Leaving implants such as bone plates exposed is to be avoided. In these cases, use of external skeletal fixation can be considered to provide initial stability and allow wound management. Once a wound has been closed or is granulating, a second procedure can be considered to remove the external skeletal fixation and apply definitive internal fixation. Alternatively, once contamination is controlled immediate internal fixation can be applied in conjunction with vascularised muscle and skin grafts.
Because healing of many open fractures may be delayed, cancellous bone grafting should be considered. Bone grafts can be applied at the time of initial stabilisation, as long enough soft tissue coverage is present; if soft tissue coverage is poor a delayed grafting procedure can be considered after a few days or weeks, once the wound has been closed.

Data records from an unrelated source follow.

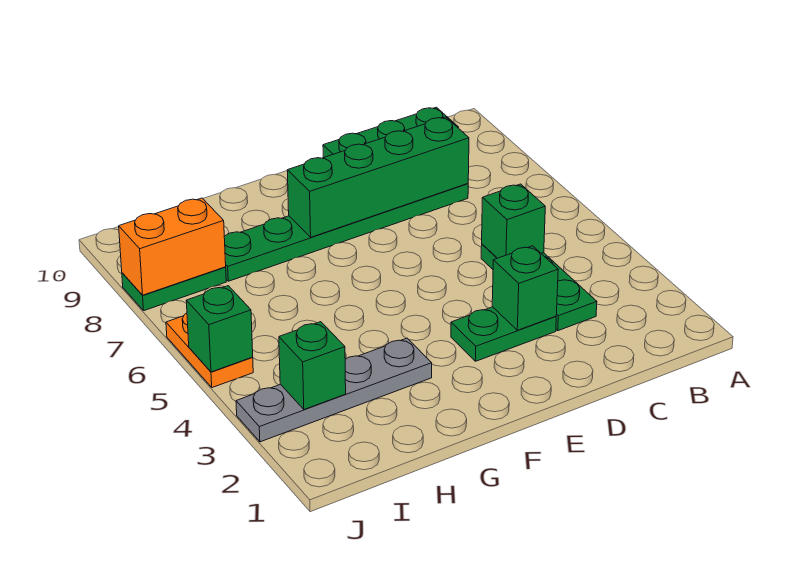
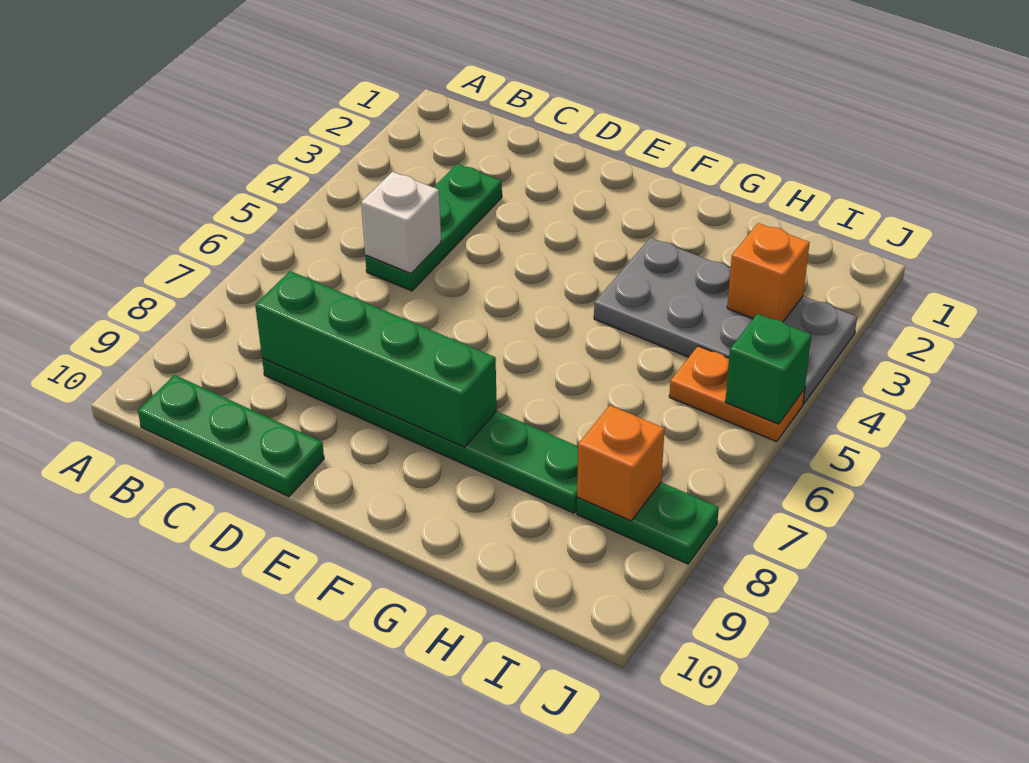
green 1x1 brick [482,184,545,258] -> white 1x1 brick [361,172,441,274]
green 1x2 plate [451,307,556,361] -> none
green 1x1 brick [492,246,558,330] -> none
grey 1x4 plate [236,338,432,442] -> grey 2x4 plate [594,238,857,404]
green 1x1 brick [279,322,346,409] -> orange 1x1 brick [727,223,810,322]
orange 1x2 brick [119,198,226,295] -> orange 1x1 brick [577,405,665,521]
orange 1x2 plate [166,313,253,388] -> orange 1x2 plate turned to [669,346,805,442]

As in any routine orthopaedic surgery, orthogonal postoperative projections should be obtained. Fragment apposition, limb alignment and implant positioning should be assessed. A soft bandage can be applied to the distal limb to reduce soft tissue swelling and to protect the wounds.
The bandage would typically be maintained for two to four days postoperatively, but this period may be extended to support contact dressings if open wound management is being performed. Appropriate analgesia is recommended and exercise should be restricted, although controlled exercise to allow gentle use of the limb during the healing period should be encouraged.
As aforementioned, antibiotics are usually discontinued after one to five days unless any infection develops. Follow-up radiographs will be obtained after around four to five weeks for paediatric patients and around eight weeks for adult patients. Radiographs are typically repeated every four weeks after this until fracture healing is documented, at which point unrestricted exercise can be resumed.
In most cases, implant removal is not required; however, owners should be warned of the possibility that a late occult implant infection could develop, in which case implants may need to be removed at a later date.
The main factors influencing prognosis in patients with open fractures include the extent of soft tissue damage and the degree of contamination. However, with appropriate emergency and definitive treatment the prognosis is surprisingly good – especially for grade one and two fractures.
Provision of appropriate fracture site stability using internal fixation is thought to give better results with fewer complications compared to traditional use of external skeletal fixators.